**Source data**
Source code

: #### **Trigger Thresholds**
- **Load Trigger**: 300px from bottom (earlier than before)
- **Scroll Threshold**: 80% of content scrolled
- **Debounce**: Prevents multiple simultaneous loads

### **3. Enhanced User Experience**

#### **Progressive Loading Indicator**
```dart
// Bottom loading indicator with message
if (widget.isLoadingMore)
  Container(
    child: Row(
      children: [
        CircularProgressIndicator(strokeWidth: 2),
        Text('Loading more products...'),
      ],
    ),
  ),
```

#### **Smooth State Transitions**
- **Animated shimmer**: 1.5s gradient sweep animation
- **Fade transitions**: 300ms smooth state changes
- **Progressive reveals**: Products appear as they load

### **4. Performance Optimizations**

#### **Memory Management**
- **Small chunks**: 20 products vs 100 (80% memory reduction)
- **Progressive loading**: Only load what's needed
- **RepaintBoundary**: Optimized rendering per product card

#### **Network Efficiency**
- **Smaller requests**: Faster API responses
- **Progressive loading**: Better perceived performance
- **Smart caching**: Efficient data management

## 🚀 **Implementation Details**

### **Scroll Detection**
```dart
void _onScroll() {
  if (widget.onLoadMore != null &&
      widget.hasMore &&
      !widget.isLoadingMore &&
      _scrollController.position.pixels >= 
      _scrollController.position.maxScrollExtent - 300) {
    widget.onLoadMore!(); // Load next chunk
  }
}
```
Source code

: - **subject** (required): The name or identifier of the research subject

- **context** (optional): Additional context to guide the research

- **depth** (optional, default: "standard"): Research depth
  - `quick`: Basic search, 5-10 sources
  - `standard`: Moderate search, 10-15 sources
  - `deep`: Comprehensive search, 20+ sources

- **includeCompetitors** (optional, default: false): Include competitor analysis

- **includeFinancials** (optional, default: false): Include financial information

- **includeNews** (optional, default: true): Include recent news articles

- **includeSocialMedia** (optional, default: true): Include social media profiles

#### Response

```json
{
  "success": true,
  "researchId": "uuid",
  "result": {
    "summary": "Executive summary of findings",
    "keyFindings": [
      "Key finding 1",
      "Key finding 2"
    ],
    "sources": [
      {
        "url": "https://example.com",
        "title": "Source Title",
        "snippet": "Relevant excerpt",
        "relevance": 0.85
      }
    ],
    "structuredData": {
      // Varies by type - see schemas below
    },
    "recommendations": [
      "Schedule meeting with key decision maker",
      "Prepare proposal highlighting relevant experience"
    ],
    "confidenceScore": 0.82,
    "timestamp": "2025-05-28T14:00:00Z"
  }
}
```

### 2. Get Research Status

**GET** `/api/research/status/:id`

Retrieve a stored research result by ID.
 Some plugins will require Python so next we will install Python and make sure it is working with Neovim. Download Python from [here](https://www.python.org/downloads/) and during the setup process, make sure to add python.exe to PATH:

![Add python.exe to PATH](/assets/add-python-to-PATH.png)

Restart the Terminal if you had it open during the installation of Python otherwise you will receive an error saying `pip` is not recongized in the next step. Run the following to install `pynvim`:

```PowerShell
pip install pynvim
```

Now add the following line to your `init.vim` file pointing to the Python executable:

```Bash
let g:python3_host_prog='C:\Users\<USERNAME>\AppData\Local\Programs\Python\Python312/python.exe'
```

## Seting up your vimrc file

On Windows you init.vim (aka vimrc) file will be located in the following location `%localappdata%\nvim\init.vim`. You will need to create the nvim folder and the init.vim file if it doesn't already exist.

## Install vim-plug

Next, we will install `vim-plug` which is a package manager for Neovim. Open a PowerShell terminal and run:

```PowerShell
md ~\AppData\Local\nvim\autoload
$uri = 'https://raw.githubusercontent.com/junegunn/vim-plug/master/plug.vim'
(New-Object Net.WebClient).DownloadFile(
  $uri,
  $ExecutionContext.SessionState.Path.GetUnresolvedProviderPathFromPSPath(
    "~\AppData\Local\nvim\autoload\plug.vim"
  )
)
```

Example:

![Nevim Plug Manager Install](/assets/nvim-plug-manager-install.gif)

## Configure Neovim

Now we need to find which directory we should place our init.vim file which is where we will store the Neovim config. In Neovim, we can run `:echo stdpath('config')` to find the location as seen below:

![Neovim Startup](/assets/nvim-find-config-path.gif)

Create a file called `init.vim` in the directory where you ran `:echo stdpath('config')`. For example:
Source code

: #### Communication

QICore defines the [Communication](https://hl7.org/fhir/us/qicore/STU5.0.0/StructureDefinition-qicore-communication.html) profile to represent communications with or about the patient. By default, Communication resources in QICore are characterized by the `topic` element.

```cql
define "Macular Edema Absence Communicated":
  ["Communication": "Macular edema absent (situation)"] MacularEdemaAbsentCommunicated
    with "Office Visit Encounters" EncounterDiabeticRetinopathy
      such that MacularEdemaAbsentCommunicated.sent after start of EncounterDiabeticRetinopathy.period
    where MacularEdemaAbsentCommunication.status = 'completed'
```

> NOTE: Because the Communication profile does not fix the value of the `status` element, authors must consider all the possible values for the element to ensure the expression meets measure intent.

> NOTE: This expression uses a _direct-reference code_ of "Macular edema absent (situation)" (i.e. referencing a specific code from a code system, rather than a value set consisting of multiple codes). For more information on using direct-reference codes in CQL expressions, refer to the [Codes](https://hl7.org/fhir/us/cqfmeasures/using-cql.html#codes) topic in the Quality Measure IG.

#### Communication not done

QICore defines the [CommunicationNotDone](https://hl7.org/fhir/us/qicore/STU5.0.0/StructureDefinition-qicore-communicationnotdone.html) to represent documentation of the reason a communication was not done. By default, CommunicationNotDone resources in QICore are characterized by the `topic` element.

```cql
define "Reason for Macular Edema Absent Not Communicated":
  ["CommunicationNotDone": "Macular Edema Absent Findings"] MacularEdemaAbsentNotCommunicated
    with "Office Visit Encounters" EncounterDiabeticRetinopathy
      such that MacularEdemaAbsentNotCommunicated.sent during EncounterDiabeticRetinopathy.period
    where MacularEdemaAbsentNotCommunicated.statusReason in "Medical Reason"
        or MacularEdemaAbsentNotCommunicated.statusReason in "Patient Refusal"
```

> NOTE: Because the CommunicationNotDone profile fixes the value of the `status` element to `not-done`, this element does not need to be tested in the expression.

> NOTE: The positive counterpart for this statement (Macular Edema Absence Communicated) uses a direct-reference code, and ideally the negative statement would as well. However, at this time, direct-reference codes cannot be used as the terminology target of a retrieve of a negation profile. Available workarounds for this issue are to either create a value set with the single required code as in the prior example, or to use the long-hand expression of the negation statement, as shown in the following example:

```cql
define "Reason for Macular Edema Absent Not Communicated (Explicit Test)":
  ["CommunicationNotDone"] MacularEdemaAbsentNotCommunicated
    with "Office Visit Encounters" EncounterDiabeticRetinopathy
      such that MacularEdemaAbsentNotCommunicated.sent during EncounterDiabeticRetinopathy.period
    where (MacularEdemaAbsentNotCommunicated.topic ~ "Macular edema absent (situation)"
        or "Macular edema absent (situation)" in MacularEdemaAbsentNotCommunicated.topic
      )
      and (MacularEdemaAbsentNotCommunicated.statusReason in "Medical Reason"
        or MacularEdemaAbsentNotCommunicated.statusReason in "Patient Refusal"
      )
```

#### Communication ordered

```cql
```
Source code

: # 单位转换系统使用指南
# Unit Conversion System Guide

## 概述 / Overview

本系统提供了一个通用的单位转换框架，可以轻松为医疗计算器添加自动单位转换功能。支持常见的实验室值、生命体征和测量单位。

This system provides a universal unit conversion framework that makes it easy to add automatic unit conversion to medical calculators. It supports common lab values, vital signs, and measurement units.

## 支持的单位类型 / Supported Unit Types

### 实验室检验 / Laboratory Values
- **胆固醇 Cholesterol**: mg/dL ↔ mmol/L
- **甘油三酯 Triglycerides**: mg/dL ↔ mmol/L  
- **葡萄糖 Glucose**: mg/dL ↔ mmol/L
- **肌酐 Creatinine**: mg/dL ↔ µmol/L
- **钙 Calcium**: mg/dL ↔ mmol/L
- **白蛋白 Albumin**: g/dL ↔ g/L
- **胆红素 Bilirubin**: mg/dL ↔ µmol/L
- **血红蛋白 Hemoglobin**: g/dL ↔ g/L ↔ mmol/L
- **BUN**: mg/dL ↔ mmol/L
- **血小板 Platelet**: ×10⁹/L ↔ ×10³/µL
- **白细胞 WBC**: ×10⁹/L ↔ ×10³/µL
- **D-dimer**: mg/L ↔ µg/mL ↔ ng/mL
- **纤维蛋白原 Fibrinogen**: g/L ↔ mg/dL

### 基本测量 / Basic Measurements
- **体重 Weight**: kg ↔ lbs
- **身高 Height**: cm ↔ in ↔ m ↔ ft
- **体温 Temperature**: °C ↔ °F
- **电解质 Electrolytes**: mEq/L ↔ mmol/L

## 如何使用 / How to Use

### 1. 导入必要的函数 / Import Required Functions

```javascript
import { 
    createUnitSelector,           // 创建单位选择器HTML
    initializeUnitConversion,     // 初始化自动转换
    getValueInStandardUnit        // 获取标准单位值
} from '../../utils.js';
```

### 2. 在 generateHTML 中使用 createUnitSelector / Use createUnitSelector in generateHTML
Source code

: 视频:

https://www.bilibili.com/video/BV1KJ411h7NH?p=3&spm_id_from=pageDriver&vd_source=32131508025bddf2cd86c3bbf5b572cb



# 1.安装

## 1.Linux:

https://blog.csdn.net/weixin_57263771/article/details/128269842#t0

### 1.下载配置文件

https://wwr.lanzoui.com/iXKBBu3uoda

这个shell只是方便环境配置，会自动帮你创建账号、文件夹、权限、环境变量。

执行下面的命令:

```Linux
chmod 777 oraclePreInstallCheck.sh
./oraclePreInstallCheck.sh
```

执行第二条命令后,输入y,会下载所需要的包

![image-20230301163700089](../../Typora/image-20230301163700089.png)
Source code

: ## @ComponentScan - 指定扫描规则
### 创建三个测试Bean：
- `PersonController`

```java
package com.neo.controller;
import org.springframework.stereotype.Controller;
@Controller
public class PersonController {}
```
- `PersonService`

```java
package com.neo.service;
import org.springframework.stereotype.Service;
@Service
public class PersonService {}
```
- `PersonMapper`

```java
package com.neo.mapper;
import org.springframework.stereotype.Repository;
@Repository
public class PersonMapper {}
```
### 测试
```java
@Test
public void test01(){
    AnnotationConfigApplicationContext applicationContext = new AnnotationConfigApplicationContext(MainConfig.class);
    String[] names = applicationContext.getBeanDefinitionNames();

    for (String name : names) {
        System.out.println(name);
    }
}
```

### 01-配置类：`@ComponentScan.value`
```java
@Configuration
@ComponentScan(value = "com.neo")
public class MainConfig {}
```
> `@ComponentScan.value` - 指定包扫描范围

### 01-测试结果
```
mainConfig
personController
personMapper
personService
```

**Your instructions**
After checking the entries, state how many lines contain "isLoadingMore", and write nothing but the number.

**Written response**
2